Question

Multiple Choice Which of the following is an equation of the normal line to y=\sin x+\cos x\( at \)x=\pi ? (A) \(y=-x+\pi-1\) (B) \(y=x-\pi-1\) (C)\(y=x-\pi+1\) (D) \(y=x+\pi+1\) (E) \(y=x+\pi-1\)

Short answer

The equation of the normal line to \(y=\sin x + \cos x\) at \(x=\pi\) is \(y = x - \pi + 1\).

Step-by-step solution

Find the derivative of the function

The derivative of the function \(y=\sin x + \cos x\) is \(y'=\cos x - \sin x\). This gives the slope of the tangent line at any point on the curve.

Evaluate the derivative at \(x=\pi\)

Substitute \(x=\pi\) into the derivative to find the slope of the tangent line at \(x=\pi\). This gives \(y'(\pi)=\cos \pi - \sin \pi = -1 - 0 = -1\).

Find the negative reciprocal of the slope

The slope of the normal line is the negative reciprocal of the slope of the tangent line. Therefore, the slope of the normal line is -(-1) = 1.

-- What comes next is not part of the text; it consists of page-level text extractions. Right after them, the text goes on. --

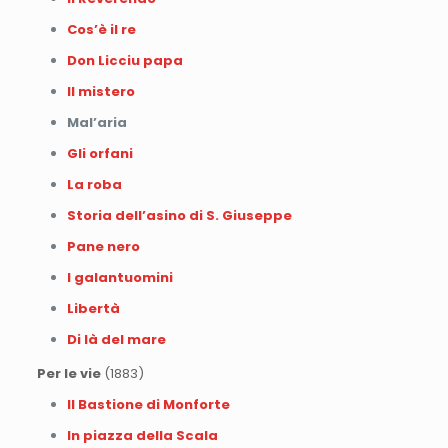
Cos’è il re
Don Licciu papa
Il mistero
Mal’aria
Gli orfani
La roba
Storia dell’asino di S. Giuseppe
Pane nero
I galantuomini
Libertà
Di là del mare
Per le vie
(1883)
Il Bastione di Monforte
In piazza della Scala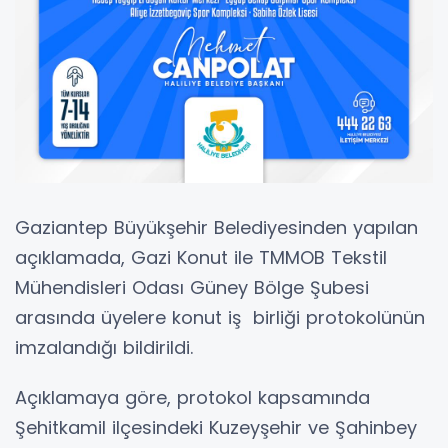
Gaziantep Büyükşehir Belediyesinden yapılan
açıklamada, Gazi Konut ile TMMOB Tekstil
Mühendisleri Odası Güney Bölge Şubesi
arasında üyelere konut iş birliği protokolünün
imzalandığı bildirildi.
Açıklamaya göre, protokol kapsamında
Şehitkamil ilçesindeki Kuzeyşehir ve Şahinbey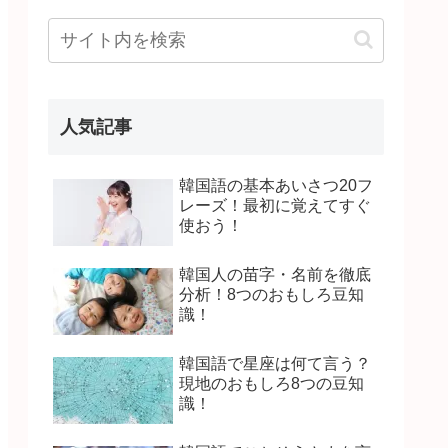
人気記事
韓国語の基本あいさつ20フ
レーズ！最初に覚えてすぐ
使おう！
韓国人の苗字・名前を徹底
分析！8つのおもしろ豆知
識！
韓国語で星座は何て言う？
現地のおもしろ8つの豆知
識！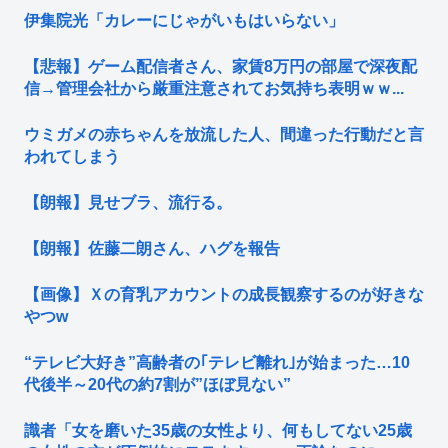
伊集院光「カレーにじゃがいもはいらない」
【悲報】ゲーム配信者さん、家賃8万円の部屋で深夜配
信→管理会社から厳重注意されてお気持ち表明ｗｗ...
ウミガメの赤ちゃんを放流した人、間違った行動だと言
われてしまう
【朗報】見せブラ、流行る。
【朗報】佐藤二朗さん、ハグを報告
【画像】Ｘの育乳アカウントの成長観察するのが好きな
やつw
“テレビ大好き”高齢者の｢テレビ離れ｣が始まった…10
代後半～20代の約7割が”ほぼ見ない”
識者「女を磨いた35歳の女性より、何もしてない25歳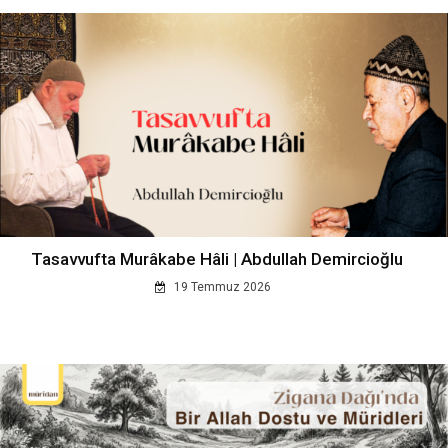
Tasavvufta Murâkabe Hâli | Abdullah Demircioğlu
19 Temmuz 2026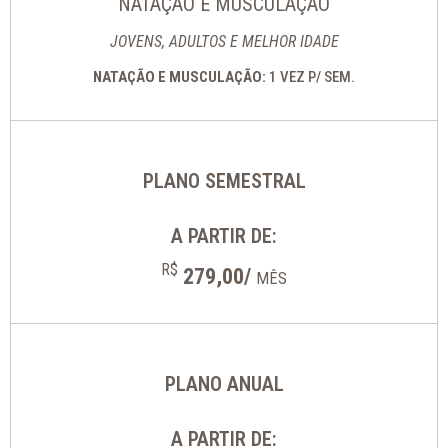
NATAÇÃO E MUSCULAÇÃO
JOVENS, ADULTOS E MELHOR IDADE
NATAÇÃO E MUSCULAÇÃO:
1 VEZ P/ SEM.
PLANO SEMESTRAL
A PARTIR DE:
R$
279,00/
MÊS
PLANO ANUAL
A PARTIR DE: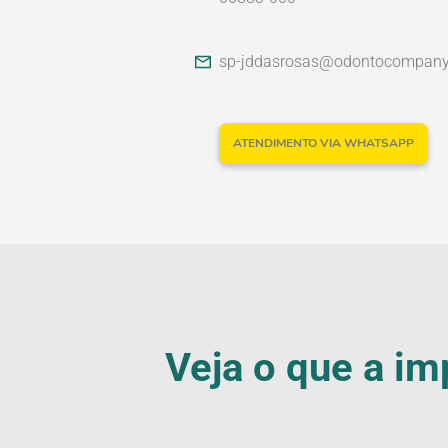
sp-jddasrosas@odontocompan
ATENDIMENTO VIA WHATSAPP
Veja o que a im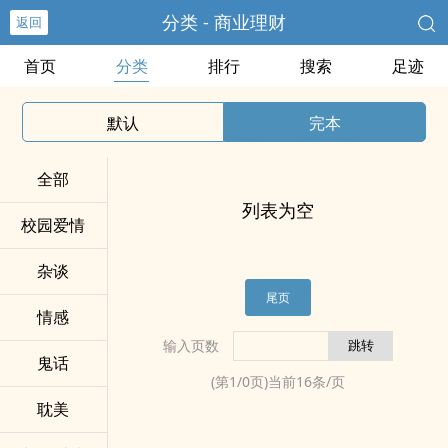
分类 - 商业理财
返回
首页
分类
排行
搜索
足迹
默认
完本
全部
列表为空
校园爱情
杂谈
尾页
情感
输入页数
鬼话
(第
1
/
0
页)当前
16
条/页
耽美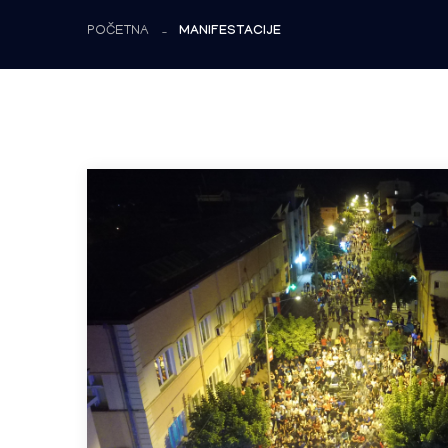
POČETNA
MANIFESTACIJE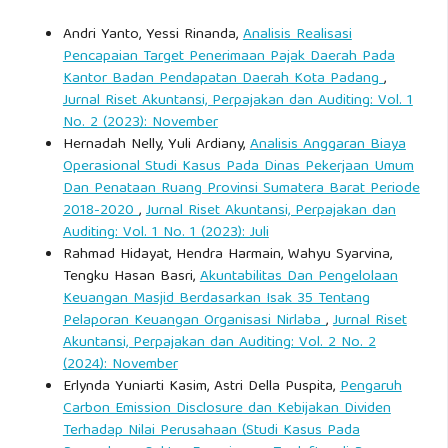
Andri Yanto, Yessi Rinanda,
Analisis Realisasi
Pencapaian Target Penerimaan Pajak Daerah Pada
Kantor Badan Pendapatan Daerah Kota Padang
,
Jurnal Riset Akuntansi, Perpajakan dan Auditing: Vol. 1
No. 2 (2023): November
Hernadah Nelly, Yuli Ardiany,
Analisis Anggaran Biaya
Operasional Studi Kasus Pada Dinas Pekerjaan Umum
Dan Penataan Ruang Provinsi Sumatera Barat Periode
2018-2020
,
Jurnal Riset Akuntansi, Perpajakan dan
Auditing: Vol. 1 No. 1 (2023): Juli
Rahmad Hidayat, Hendra Harmain, Wahyu Syarvina,
Tengku Hasan Basri,
Akuntabilitas Dan Pengelolaan
Keuangan Masjid Berdasarkan Isak 35 Tentang
Pelaporan Keuangan Organisasi Nirlaba
,
Jurnal Riset
Akuntansi, Perpajakan dan Auditing: Vol. 2 No. 2
(2024): November
Erlynda Yuniarti Kasim, Astri Della Puspita,
Pengaruh
Carbon Emission Disclosure dan Kebijakan Dividen
Terhadap Nilai Perusahaan (Studi Kasus Pada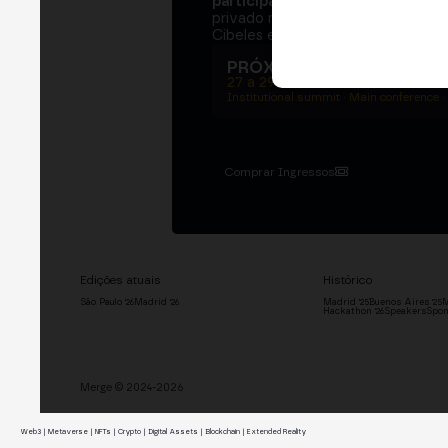
participantes
e
250+ speakers
. U
privado na Bolsa de Madrid, dois d
Cibeles e o networking que move 
PRÓXIMA EDIÇÃO → MA
27 a 29 de outubro de 2026
Institutional summit · Main conference ·
Comprar Ingressos
Edições atuais
Histórico
São Paulo '26
Madrid '26
Madrid '25
Buenos Aires '25
M
Hackathon '26
Speakers
Spon
Merge © 2024-2026
Web3 | Metaverse | NFTs | Crypto | Digital Assets | Blockchain | Extended Reality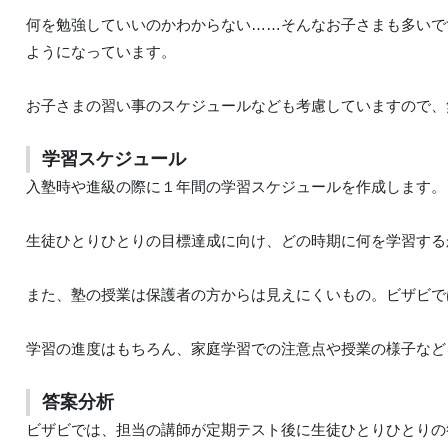
何を勉強していいのかわからない……そんなお子さまも多いで
ようになっています。
お子さまの習い事のスケジュールなども考慮していますので、
学習スケジュール
入塾時や進級の際に１年間の学習スケジュールを作成します。
生徒ひとりひとりの目標達成に向け、どの時期に何を学習する
また、塾の授業は保護者の方からは見えにくいもの。ビザビで
学習の進度はもちろん、家庭学習での注意点や授業の様子など
答案分析
ビザビでは、担当の講師が定期テスト後に生徒ひとりひとりの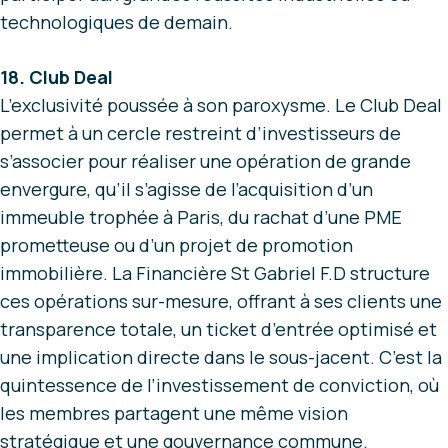
technologiques de demain.
18. Club Deal
L’exclusivité poussée à son paroxysme. Le Club Deal
permet à un cercle restreint d’investisseurs de
s’associer pour réaliser une opération de grande
envergure, qu’il s’agisse de l’acquisition d’un
immeuble trophée à Paris, du rachat d’une PME
prometteuse ou d’un projet de promotion
immobilière. La Financière St Gabriel F.D structure
ces opérations sur-mesure, offrant à ses clients une
transparence totale, un ticket d’entrée optimisé et
une implication directe dans le sous-jacent. C’est la
quintessence de l’investissement de conviction, où
les membres partagent une même vision
stratégique et une gouvernance commune.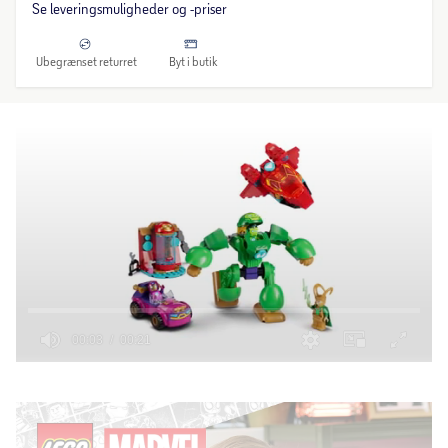
Se leveringsmuligheder og -priser
Ubegrænset returret
Byt i butik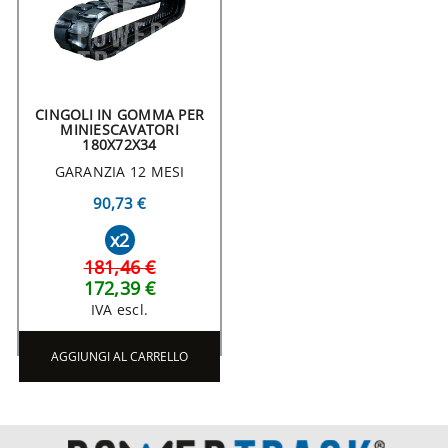
CINGOLI IN GOMMA PER
MINIESCAVATORI
180X72X34
GARANZIA 12 MESI
90,73 €
x2
181,46 €
172,39 €
IVA escl.
AGGIUNGI AL CARRELLO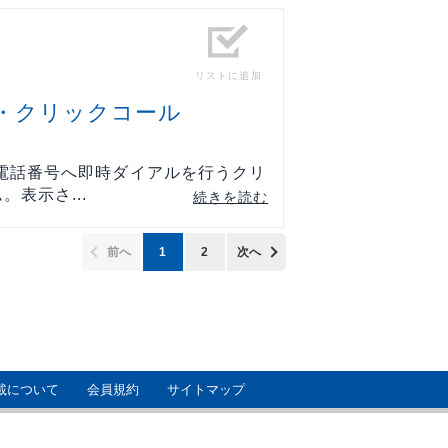
リストに追加
・クリックコール
電話番号へ即時ダイアルを行うクリ
表示さ...
続きを読む
前へ
1
2
次へ
載について
会員規約
サイトマップ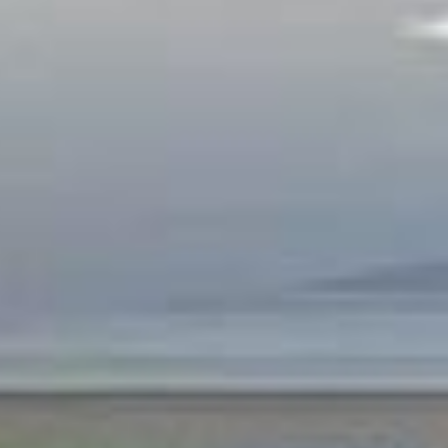
região tranquila, perfeito para quem quer uma vida calma, mas sem abr
 requisitados de Itapema. Morar lá é viver com os pés na areia e pode
rtem de R$ 1,56 milhão para planta de 3 quartos e 107 m².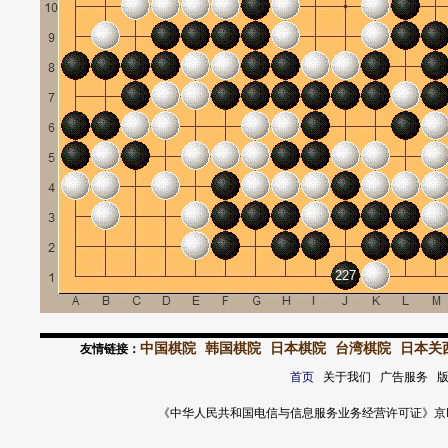
227
中国棋院
韩国棋院
日本棋院
台湾棋院
日本关
友情链接：
首页
关于我们 广告服务 
《中华人民共和国电信与信息服务业务经营许可证》京ICP证 120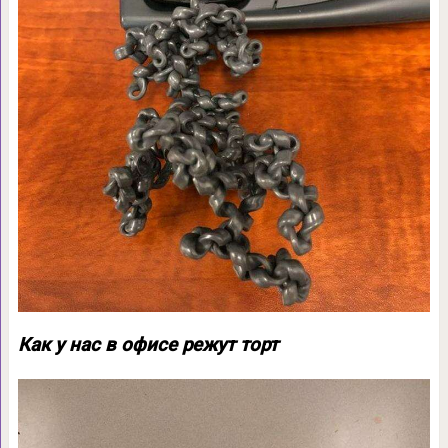
Как у нас в офисе режут торт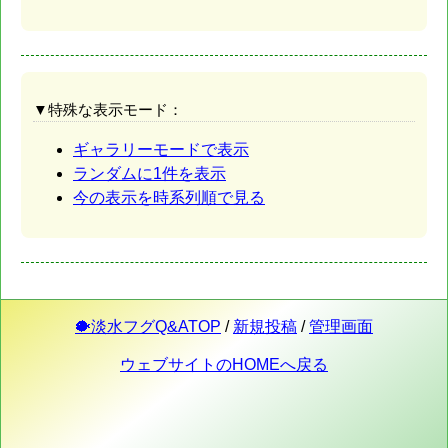
▼特殊な表示モード：
ギャラリーモードで表示
ランダムに1件を表示
今の表示を時系列順で見る
🐡淡水フグQ&ATOP
/
新規投稿
/
管理画面
ウェブサイトのHOMEへ戻る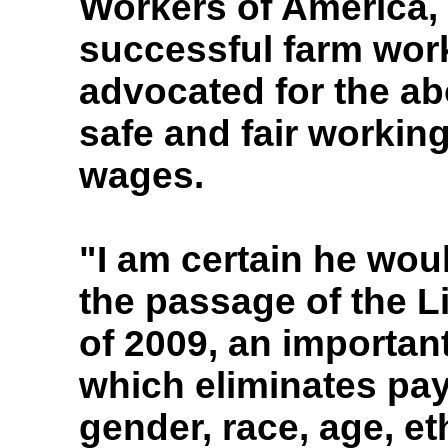
Workers of America, t
successful farm work
advocated for the ab
safe and fair workin
wages.
"I am certain he wou
the passage of the Li
of 2009, an important
which eliminates pay
gender, race, age, eth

Use the point-slope form to find the equation of the normal line

The point-slope form of a line is \(y - y1 = m(x - x1)\), where \(m\) is the slope and \((x1, y1)\) is a point on the line. The point on the line is \(\pi, \sin \pi + \cos \pi = \pi, -1\). Hence, the equation of the normal line is \(y - (-1) = 1(x - \pi)\), which simplifies to \(y = x - \pi + 1\).